*EXTRACTED INFORMATION*:
--------------------------------

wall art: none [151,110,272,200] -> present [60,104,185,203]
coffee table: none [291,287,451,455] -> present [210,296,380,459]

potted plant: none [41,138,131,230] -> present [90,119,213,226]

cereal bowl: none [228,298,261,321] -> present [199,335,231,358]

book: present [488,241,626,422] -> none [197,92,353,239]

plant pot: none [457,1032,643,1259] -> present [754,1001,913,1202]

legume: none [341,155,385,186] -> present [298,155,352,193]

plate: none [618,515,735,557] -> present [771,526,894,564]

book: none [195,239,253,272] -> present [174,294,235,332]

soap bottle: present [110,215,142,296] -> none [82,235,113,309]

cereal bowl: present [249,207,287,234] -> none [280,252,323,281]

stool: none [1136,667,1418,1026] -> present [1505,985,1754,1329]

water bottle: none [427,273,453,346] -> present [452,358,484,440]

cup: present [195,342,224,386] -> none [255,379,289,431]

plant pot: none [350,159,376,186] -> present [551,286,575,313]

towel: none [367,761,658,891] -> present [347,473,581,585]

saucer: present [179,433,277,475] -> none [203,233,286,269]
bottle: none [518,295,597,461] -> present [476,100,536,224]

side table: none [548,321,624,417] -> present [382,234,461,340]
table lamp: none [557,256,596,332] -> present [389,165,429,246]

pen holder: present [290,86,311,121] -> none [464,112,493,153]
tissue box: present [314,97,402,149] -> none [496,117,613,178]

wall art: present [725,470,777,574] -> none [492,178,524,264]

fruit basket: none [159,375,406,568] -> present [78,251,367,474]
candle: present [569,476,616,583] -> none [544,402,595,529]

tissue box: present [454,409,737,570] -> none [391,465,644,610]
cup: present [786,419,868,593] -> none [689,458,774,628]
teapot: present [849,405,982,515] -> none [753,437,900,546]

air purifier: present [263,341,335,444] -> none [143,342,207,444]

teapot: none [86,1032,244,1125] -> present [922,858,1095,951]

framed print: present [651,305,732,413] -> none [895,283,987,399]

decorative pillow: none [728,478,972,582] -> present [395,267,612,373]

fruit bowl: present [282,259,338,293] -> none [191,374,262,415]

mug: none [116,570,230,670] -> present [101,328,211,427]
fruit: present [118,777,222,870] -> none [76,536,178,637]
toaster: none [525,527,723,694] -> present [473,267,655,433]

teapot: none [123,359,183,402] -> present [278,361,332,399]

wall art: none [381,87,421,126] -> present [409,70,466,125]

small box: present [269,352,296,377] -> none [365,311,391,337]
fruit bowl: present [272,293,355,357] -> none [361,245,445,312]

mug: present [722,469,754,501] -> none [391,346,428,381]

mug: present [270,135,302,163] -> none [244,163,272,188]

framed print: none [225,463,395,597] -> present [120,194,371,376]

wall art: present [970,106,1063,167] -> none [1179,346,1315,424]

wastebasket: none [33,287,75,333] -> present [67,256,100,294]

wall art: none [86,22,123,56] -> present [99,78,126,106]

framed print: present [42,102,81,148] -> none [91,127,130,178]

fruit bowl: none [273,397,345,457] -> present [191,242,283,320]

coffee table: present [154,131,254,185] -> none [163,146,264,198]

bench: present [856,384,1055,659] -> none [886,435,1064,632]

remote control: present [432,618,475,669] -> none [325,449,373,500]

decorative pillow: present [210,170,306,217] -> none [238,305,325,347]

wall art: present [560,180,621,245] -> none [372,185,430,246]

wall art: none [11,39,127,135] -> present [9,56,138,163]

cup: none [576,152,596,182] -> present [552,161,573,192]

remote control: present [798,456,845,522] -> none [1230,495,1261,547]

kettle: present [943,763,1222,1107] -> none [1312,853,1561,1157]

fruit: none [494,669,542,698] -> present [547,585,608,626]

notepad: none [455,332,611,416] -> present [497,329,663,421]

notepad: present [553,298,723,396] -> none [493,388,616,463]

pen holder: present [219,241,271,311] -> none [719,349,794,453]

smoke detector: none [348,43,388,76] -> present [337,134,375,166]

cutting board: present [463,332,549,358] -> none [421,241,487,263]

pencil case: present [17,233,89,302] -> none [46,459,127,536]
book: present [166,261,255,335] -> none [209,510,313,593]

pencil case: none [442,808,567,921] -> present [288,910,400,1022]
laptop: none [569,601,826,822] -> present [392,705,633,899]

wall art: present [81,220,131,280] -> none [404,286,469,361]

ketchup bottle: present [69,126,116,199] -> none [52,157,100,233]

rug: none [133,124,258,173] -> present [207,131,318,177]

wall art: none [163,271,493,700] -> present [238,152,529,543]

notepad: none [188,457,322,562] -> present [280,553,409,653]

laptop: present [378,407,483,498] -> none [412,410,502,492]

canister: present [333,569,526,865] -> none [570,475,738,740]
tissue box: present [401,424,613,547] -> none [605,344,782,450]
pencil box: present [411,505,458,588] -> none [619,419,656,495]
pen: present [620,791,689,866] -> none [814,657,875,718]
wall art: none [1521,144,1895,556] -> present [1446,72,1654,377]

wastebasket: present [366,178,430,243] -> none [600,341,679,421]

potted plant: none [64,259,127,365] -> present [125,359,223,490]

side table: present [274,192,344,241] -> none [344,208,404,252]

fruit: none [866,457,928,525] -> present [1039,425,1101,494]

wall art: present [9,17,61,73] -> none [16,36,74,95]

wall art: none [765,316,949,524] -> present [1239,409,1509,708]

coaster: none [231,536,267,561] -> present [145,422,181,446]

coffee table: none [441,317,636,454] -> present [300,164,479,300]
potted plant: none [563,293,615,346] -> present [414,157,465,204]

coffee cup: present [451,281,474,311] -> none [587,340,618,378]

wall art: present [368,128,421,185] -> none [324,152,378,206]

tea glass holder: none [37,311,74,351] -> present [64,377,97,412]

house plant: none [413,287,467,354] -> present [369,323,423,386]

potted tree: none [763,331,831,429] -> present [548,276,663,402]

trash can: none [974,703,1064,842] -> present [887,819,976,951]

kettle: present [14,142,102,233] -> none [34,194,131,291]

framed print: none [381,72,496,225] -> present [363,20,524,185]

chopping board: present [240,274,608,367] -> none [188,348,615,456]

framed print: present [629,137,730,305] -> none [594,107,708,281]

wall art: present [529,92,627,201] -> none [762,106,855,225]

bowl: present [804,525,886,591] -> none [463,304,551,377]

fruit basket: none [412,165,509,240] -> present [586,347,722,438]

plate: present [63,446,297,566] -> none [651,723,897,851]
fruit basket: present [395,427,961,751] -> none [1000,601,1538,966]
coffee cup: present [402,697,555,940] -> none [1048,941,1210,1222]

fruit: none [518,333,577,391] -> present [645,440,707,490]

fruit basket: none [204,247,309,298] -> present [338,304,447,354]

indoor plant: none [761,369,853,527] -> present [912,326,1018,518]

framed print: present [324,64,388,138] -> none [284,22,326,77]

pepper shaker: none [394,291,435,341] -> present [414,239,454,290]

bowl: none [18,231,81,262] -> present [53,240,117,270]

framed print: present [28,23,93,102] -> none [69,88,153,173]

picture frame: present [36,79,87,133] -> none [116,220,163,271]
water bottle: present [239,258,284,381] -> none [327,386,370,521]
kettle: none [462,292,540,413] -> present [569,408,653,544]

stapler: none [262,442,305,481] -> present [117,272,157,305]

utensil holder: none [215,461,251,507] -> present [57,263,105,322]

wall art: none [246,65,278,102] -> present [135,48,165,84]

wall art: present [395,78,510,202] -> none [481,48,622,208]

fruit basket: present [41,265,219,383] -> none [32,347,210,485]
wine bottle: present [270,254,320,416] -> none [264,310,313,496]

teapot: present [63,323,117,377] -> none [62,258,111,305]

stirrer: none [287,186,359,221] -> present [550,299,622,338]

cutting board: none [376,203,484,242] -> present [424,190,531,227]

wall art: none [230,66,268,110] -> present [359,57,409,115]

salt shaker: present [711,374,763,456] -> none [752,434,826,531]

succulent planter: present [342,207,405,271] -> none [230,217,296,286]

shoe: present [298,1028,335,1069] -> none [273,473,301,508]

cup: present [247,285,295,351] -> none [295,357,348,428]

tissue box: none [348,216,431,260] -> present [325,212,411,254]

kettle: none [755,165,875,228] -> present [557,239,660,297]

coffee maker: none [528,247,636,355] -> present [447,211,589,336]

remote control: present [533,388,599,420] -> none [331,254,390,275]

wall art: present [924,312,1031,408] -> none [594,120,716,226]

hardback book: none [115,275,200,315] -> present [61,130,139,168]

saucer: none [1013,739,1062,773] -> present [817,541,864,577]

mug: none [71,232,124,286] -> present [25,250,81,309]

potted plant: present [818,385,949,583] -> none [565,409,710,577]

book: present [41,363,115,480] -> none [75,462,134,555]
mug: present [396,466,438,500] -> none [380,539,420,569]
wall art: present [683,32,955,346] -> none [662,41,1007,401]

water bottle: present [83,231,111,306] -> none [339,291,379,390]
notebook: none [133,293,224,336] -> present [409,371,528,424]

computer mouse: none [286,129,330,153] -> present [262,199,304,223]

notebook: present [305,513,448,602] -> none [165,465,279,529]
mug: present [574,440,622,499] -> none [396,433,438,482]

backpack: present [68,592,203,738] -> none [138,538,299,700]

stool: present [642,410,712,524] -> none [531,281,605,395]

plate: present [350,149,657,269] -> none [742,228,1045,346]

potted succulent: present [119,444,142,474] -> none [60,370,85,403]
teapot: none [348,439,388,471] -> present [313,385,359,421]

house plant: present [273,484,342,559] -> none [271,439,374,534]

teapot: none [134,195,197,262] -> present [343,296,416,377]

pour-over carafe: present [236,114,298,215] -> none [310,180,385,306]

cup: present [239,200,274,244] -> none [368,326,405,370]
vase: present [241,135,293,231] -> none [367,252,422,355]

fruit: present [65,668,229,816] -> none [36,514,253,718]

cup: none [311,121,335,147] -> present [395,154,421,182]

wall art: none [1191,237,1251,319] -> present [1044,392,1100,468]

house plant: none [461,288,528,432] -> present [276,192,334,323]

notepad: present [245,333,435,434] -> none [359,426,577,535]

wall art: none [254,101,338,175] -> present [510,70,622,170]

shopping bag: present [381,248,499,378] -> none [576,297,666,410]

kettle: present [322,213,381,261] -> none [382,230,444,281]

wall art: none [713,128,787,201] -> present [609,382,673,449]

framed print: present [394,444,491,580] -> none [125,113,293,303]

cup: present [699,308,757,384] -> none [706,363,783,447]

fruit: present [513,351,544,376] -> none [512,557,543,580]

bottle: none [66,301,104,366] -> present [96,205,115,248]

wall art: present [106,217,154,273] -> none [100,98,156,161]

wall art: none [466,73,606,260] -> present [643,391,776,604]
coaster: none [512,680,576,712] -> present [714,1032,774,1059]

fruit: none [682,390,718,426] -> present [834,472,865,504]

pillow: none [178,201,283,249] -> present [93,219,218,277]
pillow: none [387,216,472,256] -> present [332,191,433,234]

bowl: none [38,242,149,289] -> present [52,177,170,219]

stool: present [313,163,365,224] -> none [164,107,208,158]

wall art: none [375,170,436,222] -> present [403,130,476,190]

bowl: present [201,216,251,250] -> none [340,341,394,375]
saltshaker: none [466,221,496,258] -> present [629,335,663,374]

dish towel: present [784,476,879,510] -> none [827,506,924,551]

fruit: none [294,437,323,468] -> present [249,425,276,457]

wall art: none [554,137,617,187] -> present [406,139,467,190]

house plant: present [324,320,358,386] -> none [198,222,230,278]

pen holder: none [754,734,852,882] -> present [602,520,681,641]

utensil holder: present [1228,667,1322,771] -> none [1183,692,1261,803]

--------------------------------

*TASK*: From the records above, copy out the line with "cup: none [311,121,335,147]", the line with "shopping bag: present", and every line between them, word for word.

*RESULT*:
cup: none [311,121,335,147] -> present [395,154,421,182]

wall art: none [1191,237,1251,319] -> present [1044,392,1100,468]

house plant: none [461,288,528,432] -> present [276,192,334,323]

notepad: present [245,333,435,434] -> none [359,426,577,535]

wall art: none [254,101,338,175] -> present [510,70,622,170]

shopping bag: present [381,248,499,378] -> none [576,297,666,410]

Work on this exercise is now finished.